---------- Source material ----------
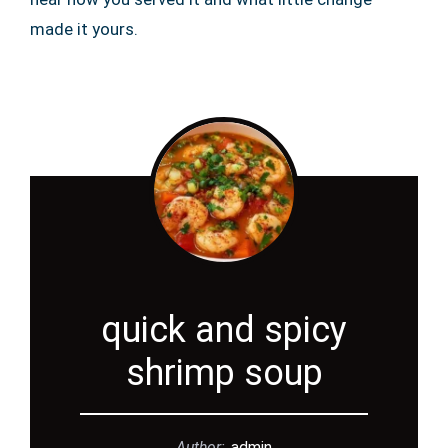
made it yours.
quick and spicy
shrimp soup
Author:
admin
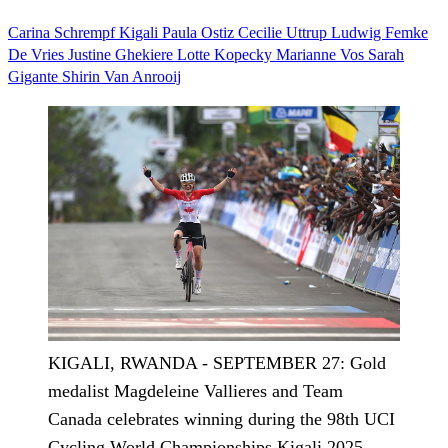
Carina Schrempf
Kigali
Paula Ostiz
Cecilie Uttrup Ludwig
Femke
De Vries
Justine Ghekiere
Lotte Kopecky
Marianne Vos
Sarah
Gigante
Shirin Van Anrooij
KIGALI, RWANDA - SEPTEMBER 27: Gold
medalist Magdeleine Vallieres and Team
Canada celebrates winning during the 98th UCI
Cycling World Championships Kigali 2025 -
----------
> _Task objective_:
Print exactly the lines of the records from the one containing "Carina Schrempf" through the end, and nothing besides them.

> _Exercise answer_:
Carina Schrempf
Kigali
Paula Ostiz
Cecilie Uttrup Ludwig
Femke
De Vries
Justine Ghekiere
Lotte Kopecky
Marianne Vos
Sarah
Gigante
Shirin Van Anrooij
KIGALI, RWANDA - SEPTEMBER 27: Gold
medalist Magdeleine Vallieres and Team
Canada celebrates winning during the 98th UCI
Cycling World Championships Kigali 2025 -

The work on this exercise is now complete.